REQUIRED ACTION: Please extract, word for word, the part of the records that opens with their very first line and closes with the line containing "Post navigation", with both of those lines included and nothing after them.

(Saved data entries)
══════════

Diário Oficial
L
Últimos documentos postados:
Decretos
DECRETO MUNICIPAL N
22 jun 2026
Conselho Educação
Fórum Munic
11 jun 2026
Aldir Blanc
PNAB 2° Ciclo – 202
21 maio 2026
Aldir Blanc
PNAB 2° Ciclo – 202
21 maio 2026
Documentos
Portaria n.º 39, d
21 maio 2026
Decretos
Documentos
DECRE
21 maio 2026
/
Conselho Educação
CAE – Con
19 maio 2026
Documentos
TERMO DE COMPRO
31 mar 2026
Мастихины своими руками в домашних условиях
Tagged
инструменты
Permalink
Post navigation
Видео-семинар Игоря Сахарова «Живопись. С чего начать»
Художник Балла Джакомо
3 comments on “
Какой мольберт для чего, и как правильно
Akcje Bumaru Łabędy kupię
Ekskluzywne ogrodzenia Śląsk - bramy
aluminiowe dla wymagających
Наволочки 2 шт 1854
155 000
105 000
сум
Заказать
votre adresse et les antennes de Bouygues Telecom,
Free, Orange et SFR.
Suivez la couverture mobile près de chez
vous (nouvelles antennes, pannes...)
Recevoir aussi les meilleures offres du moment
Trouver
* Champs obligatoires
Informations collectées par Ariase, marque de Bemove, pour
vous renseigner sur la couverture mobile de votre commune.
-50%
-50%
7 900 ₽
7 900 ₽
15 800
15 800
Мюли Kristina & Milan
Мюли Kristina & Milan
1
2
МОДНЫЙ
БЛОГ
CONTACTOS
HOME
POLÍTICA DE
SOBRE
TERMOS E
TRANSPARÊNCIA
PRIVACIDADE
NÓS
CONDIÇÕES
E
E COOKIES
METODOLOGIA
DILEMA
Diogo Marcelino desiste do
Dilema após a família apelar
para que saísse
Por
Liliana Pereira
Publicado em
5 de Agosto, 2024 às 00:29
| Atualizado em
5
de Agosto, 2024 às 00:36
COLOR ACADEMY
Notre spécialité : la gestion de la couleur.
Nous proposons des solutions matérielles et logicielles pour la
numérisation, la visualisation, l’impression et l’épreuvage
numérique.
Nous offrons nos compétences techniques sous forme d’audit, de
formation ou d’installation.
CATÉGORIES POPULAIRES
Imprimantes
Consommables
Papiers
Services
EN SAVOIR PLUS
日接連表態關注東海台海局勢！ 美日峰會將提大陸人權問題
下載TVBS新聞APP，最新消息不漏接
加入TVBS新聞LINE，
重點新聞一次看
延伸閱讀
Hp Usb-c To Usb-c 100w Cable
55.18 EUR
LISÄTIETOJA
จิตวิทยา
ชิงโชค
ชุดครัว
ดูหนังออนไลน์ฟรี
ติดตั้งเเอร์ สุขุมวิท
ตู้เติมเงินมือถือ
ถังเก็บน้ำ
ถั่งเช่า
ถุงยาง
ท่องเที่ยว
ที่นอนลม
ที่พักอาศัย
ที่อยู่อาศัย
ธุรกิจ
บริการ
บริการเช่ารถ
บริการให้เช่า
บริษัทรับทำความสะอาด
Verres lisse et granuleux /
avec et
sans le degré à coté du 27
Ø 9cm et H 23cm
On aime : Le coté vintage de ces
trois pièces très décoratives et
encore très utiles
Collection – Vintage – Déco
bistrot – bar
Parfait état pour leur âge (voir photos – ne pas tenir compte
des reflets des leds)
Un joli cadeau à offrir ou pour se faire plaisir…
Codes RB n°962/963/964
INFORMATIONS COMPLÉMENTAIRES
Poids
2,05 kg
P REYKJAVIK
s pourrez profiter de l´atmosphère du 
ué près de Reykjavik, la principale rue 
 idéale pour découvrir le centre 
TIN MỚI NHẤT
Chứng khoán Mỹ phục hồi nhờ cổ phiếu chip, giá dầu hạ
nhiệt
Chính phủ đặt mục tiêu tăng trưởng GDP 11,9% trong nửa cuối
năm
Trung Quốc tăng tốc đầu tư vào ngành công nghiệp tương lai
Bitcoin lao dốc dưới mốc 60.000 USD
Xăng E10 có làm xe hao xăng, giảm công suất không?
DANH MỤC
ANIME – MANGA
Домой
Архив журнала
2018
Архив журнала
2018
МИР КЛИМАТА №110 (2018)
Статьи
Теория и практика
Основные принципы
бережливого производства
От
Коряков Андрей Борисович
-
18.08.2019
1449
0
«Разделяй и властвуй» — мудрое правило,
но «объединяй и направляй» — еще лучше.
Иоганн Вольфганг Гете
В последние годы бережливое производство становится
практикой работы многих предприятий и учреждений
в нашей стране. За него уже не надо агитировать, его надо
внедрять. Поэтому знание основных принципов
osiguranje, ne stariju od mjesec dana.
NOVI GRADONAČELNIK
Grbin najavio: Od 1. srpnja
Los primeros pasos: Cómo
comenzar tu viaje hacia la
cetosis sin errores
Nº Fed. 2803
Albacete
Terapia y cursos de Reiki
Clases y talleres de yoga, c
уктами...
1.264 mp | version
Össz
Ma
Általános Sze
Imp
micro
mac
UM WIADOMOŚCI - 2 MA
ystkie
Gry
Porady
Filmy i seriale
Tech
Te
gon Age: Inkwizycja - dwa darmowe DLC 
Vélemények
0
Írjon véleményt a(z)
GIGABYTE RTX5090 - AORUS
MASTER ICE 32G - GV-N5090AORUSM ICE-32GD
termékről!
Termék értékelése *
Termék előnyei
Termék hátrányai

══════════

RESULT OF THIS TASK:
Diário Oficial
L
Últimos documentos postados:
Decretos
DECRETO MUNICIPAL N
22 jun 2026
Conselho Educação
Fórum Munic
11 jun 2026
Aldir Blanc
PNAB 2° Ciclo – 202
21 maio 2026
Aldir Blanc
PNAB 2° Ciclo – 202
21 maio 2026
Documentos
Portaria n.º 39, d
21 maio 2026
Decretos
Documentos
DECRE
21 maio 2026
/
Conselho Educação
CAE – Con
19 maio 2026
Documentos
TERMO DE COMPRO
31 mar 2026
Мастихины своими руками в домашних условиях
Tagged
инструменты
Permalink
Post navigation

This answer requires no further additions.